An extremely cold morning, completely overcast but not raining. We should arrive at Thule sometime this afternoon. After Captain pays his respects ashore, unloading operations will begin, and continue 24 hours per day. Our main job will be to cache the supplies for the new Cape Columbia station at a spot near the airstrip in 10 stacks app. 16’ by 30’. Supplies for Resolute, Prince Patrick and Isachsen will go on to Resolute Bay (Cornwallis Island) with the Wyandot. The W. Bureau plans to work in 2 12-hour shifts. I am in the first shift. The airstrip is about 1 mile from the beach. Supplies will be unloaded by the Navy into 7 LCM’s (Landing Craft Mechanical), transported to the shore, then hauled by tractors (supplies are on sleds) to the airstrip. I hope to get ashore with the first or second boatload. (I did.)
A very long day. After establishing a beachhead last night about eight, I stayed up until 1:00 o’clock waiting to start work, but the Navy was so slow in unloading I went to bed in my comfortable quonset hut. Should move out when the other weather men leave. Went to work at 10 a.m. and worked through till midnight. I won’t work at all today (Monday) until 6 tonight, then work twelve hours. That is the shift I was originally supposed to be on. Expected a wind last night, but it didn’t come. Most of the day was spent unloading gasoline and diesel oil and stacking them in piles. The weather is beautiful and sunny, with no rain in sight. The sun shines 24 hours a day, which is awfully hard to get used to. Took a walk to the airstrip to watch the 2nd B-17 come in. The first, a Coast Guard plane, is here for repairs. It lost a motor while on ice reconnaissance. Food isn’t bad. Have eaten at the ship as well as at the weather station. Hot meals are provided twice daily, twelve hours apart.
Another beautiful day. Work should be well cleaned up in two or more days, then we’ll have time to look around. Hope to take a day’s hike to the icecap (24 miles.) Have been taking quite a few more pictures. The C-54 (Douglas C-54 Skymaster military plane) came in, bringing air force personnel to help unload the gasoline. Hubbard (Charles J. Hubbard, Chief of the Polar Operations Project for the United States Weather Bureau) isn’t in yet, but I hope he doesn’t wait much longer. Most of the work is done. Last night (Monday) we had very little work to do. I hit the sack at 3 o’clock. The B-17 made its first reconnaissance yesterday, and discovered ice conditions to be pretty bad, especially up around Cape Columbia. The weather here is still perfect and I hope it stays. I moved into the main cabin, and am closer to everything now. Two Eskimos came over while we were working. I thought of trying “How do you do?” on them, but used my better judgment and didn’t. I learned from a Dane last night that Thule means the ultimate, coming from Latin. The first exploration was done about 1800, but not until 1912 was anything concrete done in settling Greenland. The Danes have been at Thule since 1932, the Americans since 1946. Denmark still has rationing – meat, butter, sugar, all clothes.

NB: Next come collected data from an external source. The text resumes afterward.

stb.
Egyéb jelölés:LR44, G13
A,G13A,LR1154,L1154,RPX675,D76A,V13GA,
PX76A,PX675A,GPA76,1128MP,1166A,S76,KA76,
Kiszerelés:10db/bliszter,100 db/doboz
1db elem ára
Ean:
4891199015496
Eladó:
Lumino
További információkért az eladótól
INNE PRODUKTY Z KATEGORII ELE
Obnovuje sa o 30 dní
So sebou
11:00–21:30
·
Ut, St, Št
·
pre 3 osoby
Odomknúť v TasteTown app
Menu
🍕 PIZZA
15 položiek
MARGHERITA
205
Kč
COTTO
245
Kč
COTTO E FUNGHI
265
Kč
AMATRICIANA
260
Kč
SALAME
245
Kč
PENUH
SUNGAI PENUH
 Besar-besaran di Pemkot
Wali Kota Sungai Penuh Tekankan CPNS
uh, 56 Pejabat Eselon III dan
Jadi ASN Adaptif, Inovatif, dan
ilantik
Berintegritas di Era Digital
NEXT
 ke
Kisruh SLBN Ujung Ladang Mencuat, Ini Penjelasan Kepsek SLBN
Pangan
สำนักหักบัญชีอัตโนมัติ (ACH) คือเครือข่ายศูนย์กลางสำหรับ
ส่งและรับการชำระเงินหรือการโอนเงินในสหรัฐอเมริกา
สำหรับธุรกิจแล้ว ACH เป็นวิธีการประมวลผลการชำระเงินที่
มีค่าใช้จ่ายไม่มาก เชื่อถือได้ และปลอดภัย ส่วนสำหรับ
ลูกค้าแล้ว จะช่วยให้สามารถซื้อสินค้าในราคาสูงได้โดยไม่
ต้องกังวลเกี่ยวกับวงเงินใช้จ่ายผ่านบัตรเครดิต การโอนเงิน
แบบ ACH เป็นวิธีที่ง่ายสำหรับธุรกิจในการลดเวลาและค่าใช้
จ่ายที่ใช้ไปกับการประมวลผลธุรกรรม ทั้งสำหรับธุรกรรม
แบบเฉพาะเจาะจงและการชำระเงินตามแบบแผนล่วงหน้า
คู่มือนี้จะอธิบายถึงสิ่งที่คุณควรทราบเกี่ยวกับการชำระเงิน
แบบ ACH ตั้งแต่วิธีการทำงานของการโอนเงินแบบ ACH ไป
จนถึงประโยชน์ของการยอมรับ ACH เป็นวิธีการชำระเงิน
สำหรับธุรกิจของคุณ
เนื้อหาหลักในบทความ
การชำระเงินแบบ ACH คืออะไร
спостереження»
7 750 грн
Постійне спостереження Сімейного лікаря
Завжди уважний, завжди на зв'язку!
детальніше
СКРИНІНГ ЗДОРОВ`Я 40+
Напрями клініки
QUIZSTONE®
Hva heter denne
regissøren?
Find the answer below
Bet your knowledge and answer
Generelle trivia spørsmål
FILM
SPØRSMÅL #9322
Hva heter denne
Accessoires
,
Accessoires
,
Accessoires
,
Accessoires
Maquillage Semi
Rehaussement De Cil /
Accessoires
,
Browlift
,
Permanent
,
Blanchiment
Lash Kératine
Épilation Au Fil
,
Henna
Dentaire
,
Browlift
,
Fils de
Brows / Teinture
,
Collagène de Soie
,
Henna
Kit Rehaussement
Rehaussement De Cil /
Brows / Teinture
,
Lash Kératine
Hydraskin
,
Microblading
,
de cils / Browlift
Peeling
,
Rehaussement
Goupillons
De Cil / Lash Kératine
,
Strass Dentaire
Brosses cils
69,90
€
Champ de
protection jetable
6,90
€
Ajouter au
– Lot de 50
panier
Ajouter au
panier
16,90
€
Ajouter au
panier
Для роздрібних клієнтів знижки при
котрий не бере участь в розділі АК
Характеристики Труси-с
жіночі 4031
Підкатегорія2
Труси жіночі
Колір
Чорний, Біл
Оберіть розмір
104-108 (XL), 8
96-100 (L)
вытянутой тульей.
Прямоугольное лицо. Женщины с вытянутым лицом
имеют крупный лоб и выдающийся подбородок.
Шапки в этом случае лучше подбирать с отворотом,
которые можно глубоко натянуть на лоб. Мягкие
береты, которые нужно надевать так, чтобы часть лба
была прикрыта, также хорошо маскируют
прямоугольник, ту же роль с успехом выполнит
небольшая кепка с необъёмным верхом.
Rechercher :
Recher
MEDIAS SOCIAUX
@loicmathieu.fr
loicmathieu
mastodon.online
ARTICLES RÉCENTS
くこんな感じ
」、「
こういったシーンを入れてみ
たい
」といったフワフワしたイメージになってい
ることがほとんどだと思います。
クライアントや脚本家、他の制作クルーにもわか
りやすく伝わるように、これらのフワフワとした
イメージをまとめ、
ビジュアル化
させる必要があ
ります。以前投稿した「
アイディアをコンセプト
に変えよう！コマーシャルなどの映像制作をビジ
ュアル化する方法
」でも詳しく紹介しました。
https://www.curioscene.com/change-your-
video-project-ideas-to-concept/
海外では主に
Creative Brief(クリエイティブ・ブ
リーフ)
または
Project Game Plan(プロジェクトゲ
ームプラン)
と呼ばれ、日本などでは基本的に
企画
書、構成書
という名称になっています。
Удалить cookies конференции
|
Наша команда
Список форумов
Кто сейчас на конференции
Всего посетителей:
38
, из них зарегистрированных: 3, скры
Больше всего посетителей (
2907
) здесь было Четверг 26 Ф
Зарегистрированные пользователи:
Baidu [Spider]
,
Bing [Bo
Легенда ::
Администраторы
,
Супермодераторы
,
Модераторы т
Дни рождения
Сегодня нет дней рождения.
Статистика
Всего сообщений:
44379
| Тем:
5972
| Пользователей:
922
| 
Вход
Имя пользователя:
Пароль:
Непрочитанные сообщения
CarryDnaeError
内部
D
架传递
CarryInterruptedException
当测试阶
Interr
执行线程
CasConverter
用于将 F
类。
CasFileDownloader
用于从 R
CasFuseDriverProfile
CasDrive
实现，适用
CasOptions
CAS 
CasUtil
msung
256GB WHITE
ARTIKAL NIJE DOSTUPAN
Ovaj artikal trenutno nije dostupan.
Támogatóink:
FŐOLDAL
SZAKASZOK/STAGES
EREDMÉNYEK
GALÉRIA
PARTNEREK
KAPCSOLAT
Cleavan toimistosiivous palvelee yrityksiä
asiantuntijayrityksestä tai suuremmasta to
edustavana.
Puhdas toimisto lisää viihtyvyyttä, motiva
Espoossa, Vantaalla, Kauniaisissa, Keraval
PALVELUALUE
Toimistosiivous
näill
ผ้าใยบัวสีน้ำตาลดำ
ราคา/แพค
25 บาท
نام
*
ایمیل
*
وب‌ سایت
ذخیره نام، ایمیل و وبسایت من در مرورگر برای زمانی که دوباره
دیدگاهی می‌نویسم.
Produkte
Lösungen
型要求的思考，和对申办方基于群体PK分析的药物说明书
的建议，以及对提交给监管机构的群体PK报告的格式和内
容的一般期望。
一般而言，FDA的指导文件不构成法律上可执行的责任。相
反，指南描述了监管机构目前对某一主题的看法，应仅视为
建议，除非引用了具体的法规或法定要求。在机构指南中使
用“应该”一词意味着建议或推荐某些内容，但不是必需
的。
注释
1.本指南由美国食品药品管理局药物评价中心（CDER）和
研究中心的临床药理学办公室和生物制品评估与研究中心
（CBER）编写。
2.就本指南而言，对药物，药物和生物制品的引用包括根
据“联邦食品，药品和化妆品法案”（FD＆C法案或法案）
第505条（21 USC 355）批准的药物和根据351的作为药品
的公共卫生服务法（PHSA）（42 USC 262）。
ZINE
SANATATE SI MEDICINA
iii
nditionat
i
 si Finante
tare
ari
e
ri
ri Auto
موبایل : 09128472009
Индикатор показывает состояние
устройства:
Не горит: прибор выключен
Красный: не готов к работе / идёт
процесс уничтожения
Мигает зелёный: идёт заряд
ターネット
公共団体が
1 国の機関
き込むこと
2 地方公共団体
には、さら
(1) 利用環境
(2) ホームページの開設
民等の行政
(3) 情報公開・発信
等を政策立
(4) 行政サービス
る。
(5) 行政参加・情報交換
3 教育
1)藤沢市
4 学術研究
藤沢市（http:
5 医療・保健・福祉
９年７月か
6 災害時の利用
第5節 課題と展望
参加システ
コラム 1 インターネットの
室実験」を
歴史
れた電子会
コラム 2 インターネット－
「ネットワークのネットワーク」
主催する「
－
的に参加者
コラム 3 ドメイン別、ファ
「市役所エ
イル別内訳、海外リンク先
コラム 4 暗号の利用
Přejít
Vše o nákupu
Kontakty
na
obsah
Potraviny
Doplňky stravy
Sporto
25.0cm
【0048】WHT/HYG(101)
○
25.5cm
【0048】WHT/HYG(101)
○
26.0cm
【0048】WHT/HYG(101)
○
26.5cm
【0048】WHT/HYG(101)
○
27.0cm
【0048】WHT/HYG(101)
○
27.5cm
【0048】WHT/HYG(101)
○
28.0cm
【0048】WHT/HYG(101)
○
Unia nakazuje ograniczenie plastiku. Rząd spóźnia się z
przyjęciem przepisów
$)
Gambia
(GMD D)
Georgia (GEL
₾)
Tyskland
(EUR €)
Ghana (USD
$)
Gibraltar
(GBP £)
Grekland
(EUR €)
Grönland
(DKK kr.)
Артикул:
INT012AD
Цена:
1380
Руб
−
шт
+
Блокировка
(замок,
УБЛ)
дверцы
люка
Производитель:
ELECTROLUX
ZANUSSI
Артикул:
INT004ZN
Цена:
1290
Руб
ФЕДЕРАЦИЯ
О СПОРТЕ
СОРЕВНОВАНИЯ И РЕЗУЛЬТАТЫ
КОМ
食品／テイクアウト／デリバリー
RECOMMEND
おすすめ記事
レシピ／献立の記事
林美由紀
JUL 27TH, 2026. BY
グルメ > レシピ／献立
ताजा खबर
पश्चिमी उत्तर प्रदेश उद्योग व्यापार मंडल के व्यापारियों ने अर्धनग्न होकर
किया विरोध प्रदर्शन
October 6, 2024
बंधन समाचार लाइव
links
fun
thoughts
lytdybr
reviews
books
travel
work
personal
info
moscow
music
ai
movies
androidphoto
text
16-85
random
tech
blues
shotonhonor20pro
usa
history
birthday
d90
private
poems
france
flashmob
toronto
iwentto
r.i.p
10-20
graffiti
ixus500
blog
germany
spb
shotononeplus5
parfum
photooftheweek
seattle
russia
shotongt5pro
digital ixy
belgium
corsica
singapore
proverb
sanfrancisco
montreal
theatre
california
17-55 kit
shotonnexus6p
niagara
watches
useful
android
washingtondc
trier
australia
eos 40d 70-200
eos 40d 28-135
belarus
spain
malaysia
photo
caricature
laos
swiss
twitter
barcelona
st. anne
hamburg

Tuesday July 27th/Wednesday July 28th
Nothing much doing. Tonight should be our last night of work, since the ship is almost completely unloaded, except for the frozen foods. We unloaded them about 3 o’clock Wednesday morning, almost filling the refrigerator.
Wednesday. Slept until noon, then did very little the rest of the day. Koski played some musical selections on his wire recorder. Then we played some checkers. Retired quite early. A fog came in from the bay and three boys who went hiking probably didn’t get any pictures. Hubbard arrived today, along with other brass. Took a few pictures. Can now operate the jeep and weasel. What fun!
Very foggy when I got up at 11:00 (very tired) and stayed that way ‘til afternoon. The big shots started trip to the icecap in a jeep, but got bogged down. Bud Ward and I went out in the weasel and pulled them out. They then held a little party in our mess hall, drinking Danish vodka. We didn’t get much done in the afternoon, and after supper went to a movie in the Danish barracks. We picked up Los Angeles on short wave radio. Koski played a few reels of wire recorded music. A B-17 takes off in the morning on a reconnaissance flight.
Two weeks out of Boston. Koski and I went to ship at noon to get some small stores and our station beverage. Took 3 hours of red tape before we could get a ride back. Had a horrible fish lunch on the Wyandot. The Eastwind and the Edisto left at 1500 for points west. Ice conditions apparently will be very bad. Wyandot probably will stay until first of week at least. Fog beginning to close in again. Three of the boys leaving after a year at Thule are going to Resolute on the Wyandot to help unload supplies. We hope to visit the Thule village colony sometime soon. It’s easy going along the beach at low tide. McKlery, a Canadian, went hiking last evening, and ran into a polar bear (2000 yards) heading his way. He lit out of there pretty fast. It was the first bear seen near Thule in two years. Hope to take a Kyack ride one of these days. Koski and I made a record player tonight, finishing about 1 o’clock. He brought the parts and all we had to do was assemble them and construct a wooden cabinet. Didn’t get carpenter’s salary, however.
A beautiful and clear day for a change. Am going to go on board the Wyandot this afternoon and turn in my foul weather gear. I can then get some from the station. The 30 Air Force personnel have finished moving their gas drums and probably will leave in a few days. Everyone will be happy when they do. It’s too much like Grand Central Station with so many people around. Washed clothes this afternoon, am well caught up now. Dicky and Bird came to dinner tonight, after which slides were shown of last year’s activities, taken by various people. Pictures of walrus skinning, etc. Bridge of the nose is one of the most delicious parts of a walrus, as well as clams from the stomach whose shells have been removed by (undecipherable) in the throat. An Eskimo delicacy. Hunting starts in late September, before the ice freezes in. A trip usually lasts 2 or 3 days, may bring in a dozen walrus. Wyandot possibly may sail on Friday. Definitely no later, possibly sooner. Milan got back from his bear hunting trip, but didn’t see it. Filled in with dirt around the reefer, making it colder.
You’d never know it was Sunday, for we started work on the extension for the bunkhouse, to house a washroom and a shower. Used the fork lift to bring lumber nearby. It was a nice day today, quite warm, although it didn’t get above 48 degrees. Most of the stuff from the Thule cache has been hauled up now, and in my spare time we’ve been loading it into the warehouse. This should be done in a week or so…
Up bright and early today, but was surprised to find it cloudy, the first such day since we’ve been here. The lack of sun made it quite cool. Went to the ship at noon, and returned my Navy clothes. Also took a shower and got very clean for a change. Picked up a movie for tonight – 12 shorts. Didn’t have time to go and work on the new building. (Explorer Donald) MacMillan arrived on the Bowdoin, but was unable to come ashore since he has been banned from Greenland by the Danish government. He visits purely on a commercial basis, and Greenland is not open to tourists. Happened to be in the jeep with my cameras, so got to go on board ship. Webster, from Montgomery Rd. was one of the crew. Met Mack (?) Rasmussen, the Danish colony manager, and he looked at all our passports. Took a hike after supper, discovered a river in a deep gorge on the way to the village. A good spot for pictures when the sun comes out. MacMillan plans to return to the states about Oct. 1st. He’s about 74, and is the one who signed my book on Eskimo language.